__PROBLEM DESCRIPTION__.
This exercise calls for the records to be returned exactly, with images removed.

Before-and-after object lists
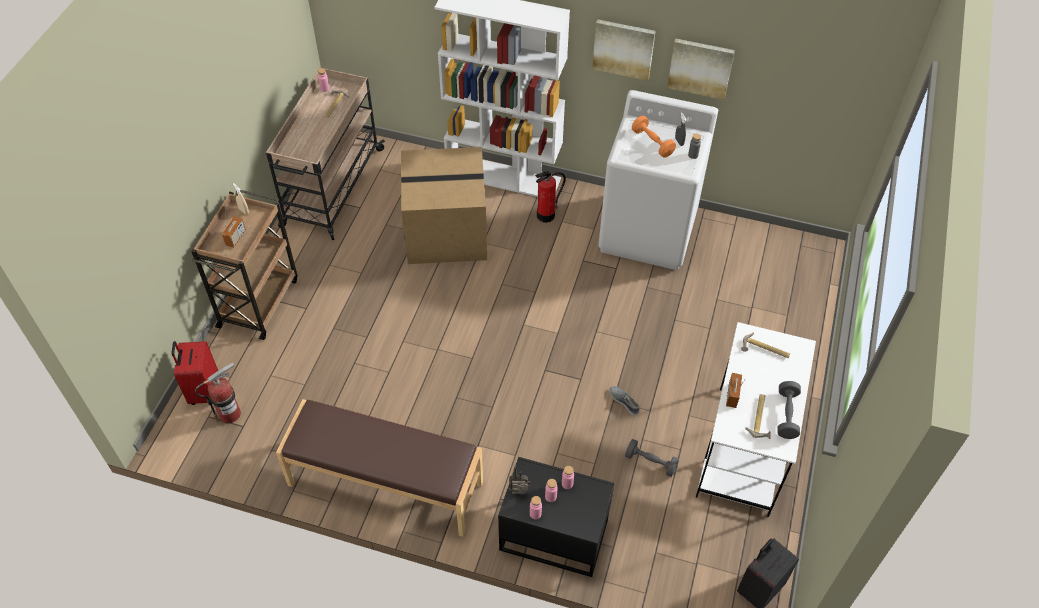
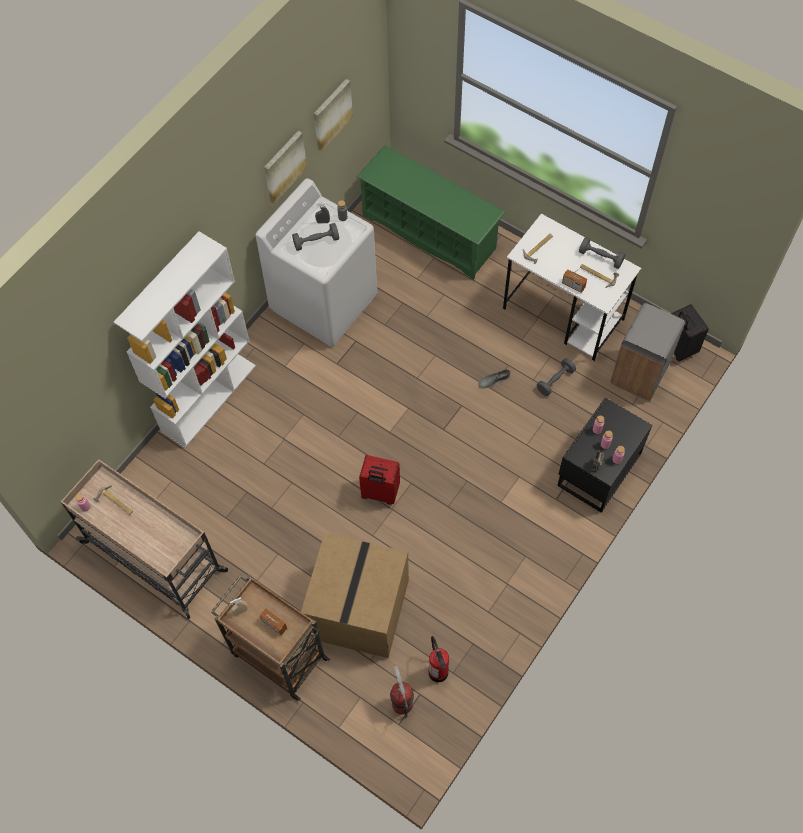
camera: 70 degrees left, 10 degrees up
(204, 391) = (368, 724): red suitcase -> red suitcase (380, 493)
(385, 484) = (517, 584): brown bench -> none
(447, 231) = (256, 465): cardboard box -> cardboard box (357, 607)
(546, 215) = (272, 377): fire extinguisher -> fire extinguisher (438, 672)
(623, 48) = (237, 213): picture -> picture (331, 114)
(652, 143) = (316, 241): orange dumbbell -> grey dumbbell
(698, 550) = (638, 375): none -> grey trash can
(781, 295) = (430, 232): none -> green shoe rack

__SOLUTION FOR THIS EXERCISE__.
camera: 70 degrees left, 10 degrees up
(204, 391) = (368, 724): red suitcase -> red suitcase (380, 493)
(385, 484) = (517, 584): brown bench -> none
(447, 231) = (256, 465): cardboard box -> cardboard box (357, 607)
(546, 215) = (272, 377): fire extinguisher -> fire extinguisher (438, 672)
(623, 48) = (237, 213): picture -> picture (331, 114)
(652, 143) = (316, 241): orange dumbbell -> grey dumbbell
(698, 550) = (638, 375): none -> grey trash can
(781, 295) = (430, 232): none -> green shoe rack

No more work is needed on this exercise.